# [AUFGABEN]
a – Nenne alle Dinge, deren Verbot im Textauszug ironisch in Erwägung gezogen wird.
b – Gib aus dem Textauszug wörtlich den Abschnitt wieder, der mit "Amokläufe... jaaaa klar." beginnt und bis einschließlich "die Bewegung verbieten?!" reicht.

# [TEXTAUSZUG]
========================================================================

Amokläufe... jaaaa klar.

100% der Amokläufer trinken Wasser.
100% der Amokäufer essen Brot.
100% der Amokläufer bewegen sich Täglich

Vielleicht sollte man das Wasser, das Brot und die Bewegung verbieten?!

Viel wichtiger wäre es, sich drum zu kümmern dass Amokläufern schnell der "Spass" vergeht, weil sie garnicht an Waffen rankommen.


----------



## Shalor (13. Juni 2008)

Das Verbot zu verschärfen ist genauso sinnlos wie auf den Zockern rumzuhacken...
So ziemlich alle die gegen Killerspiele sind, spielen auch keine und genau das ist der Punkt! Sie haben keine Ahnung von was sie reden! Spiele ich ein Killerspiel weil ich jemanden hasse und ihn auf schlimmste Weise umbringen will? Nein! Spiele ich ein Killerspiel weil ich Leute töten will? Nein! Man könnte mir auch Mario geben mit einer Wasserpistole der andere Leute nass spritzt und ich hätte warscheinlich genauso viel Spass dran. Die Killerspiele sind halt einfach so aufgebaut wie sie sind, weil es eine gewisse Atmosphäre herstellt.


P.S: Snake hat mir gerade befohlen Amok zu laufen! Peace!


----------



## Seydea (13. Juni 2008)

Absoluter Quatsch! Wenn ich schon "KILLERSPIELE" höre! 
Boah ja die Leute die allein diesen idiotischen Namen eingeführt haben, die sollten ma.... naja
Ich hab schon als Kind Ballerspiele gespielt und Horror/Splatterfilme geguckt,
ein Psycho der alle abschlachtet bin ich ja nu net geworden!

========================================================================

# [DATEN]
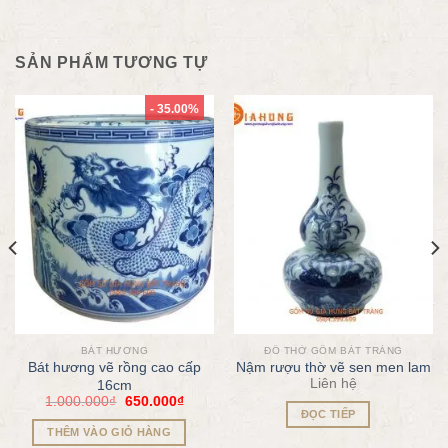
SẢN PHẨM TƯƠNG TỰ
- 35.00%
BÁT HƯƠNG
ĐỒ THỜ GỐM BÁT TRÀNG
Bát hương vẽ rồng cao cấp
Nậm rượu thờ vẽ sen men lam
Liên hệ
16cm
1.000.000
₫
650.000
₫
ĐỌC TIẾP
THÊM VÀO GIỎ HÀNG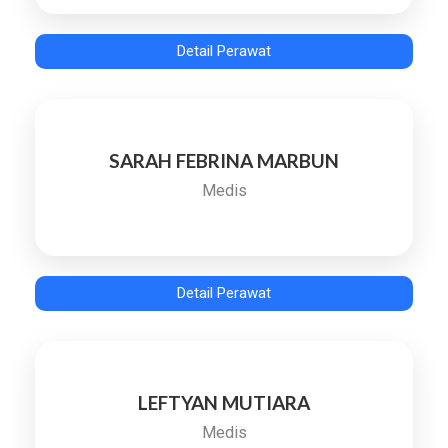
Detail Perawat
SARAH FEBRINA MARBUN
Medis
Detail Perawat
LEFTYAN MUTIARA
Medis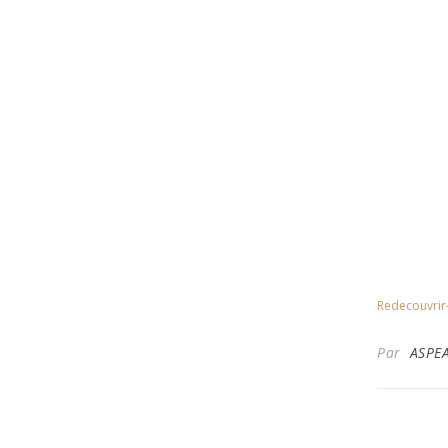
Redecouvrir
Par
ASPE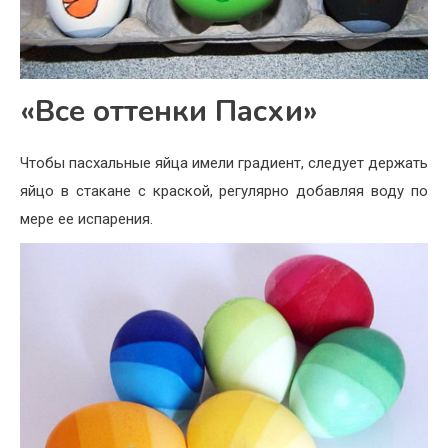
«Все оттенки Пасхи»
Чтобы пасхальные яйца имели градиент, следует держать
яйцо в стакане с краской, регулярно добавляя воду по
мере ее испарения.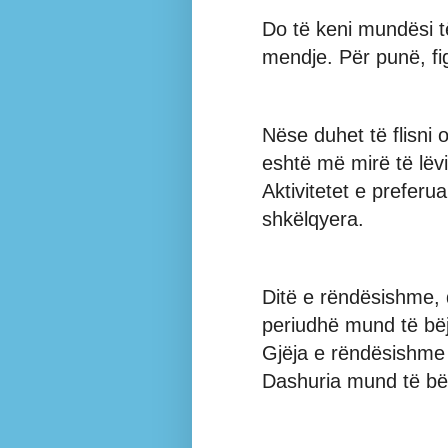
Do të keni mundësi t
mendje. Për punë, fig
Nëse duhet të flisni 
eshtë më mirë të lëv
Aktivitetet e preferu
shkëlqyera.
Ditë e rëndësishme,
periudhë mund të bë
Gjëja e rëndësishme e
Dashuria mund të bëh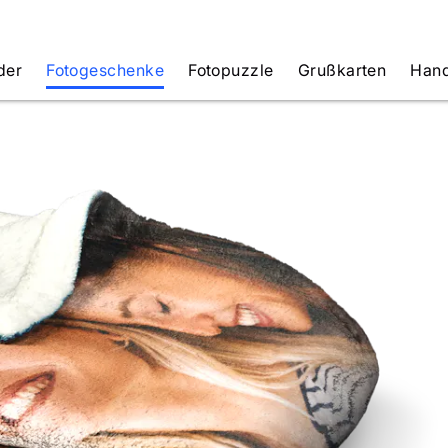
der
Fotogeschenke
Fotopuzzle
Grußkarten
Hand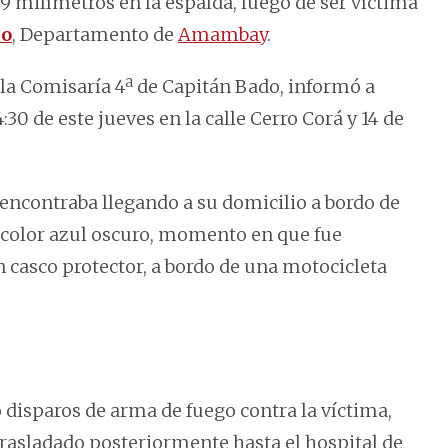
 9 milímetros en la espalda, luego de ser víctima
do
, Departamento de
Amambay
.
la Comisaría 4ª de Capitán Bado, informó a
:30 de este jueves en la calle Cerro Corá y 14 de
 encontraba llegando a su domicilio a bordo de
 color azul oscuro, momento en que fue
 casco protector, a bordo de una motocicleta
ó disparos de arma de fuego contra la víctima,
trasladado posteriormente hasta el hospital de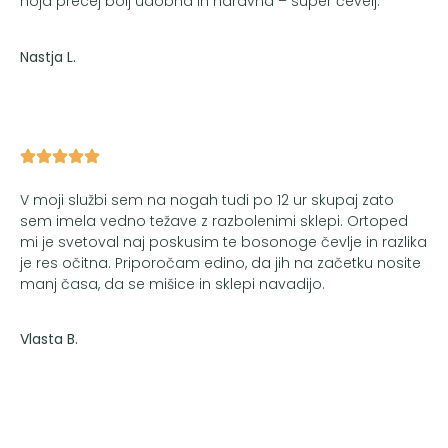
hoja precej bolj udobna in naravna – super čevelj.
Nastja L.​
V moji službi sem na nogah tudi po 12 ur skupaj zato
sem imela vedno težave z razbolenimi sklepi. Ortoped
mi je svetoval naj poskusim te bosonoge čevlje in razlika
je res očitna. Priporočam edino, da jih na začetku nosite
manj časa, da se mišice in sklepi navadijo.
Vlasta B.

========================================================================

# [LÖSUNGEN]
a – das Wasser, das Brot, die Bewegung

b –
Amokläufe... jaaaa klar.

100% der Amokläufer trinken Wasser.
100% der Amokäufer essen Brot.
100% der Amokläufer bewegen sich Täglich

Vielleicht sollte man das Wasser, das Brot und die Bewegung verbieten?!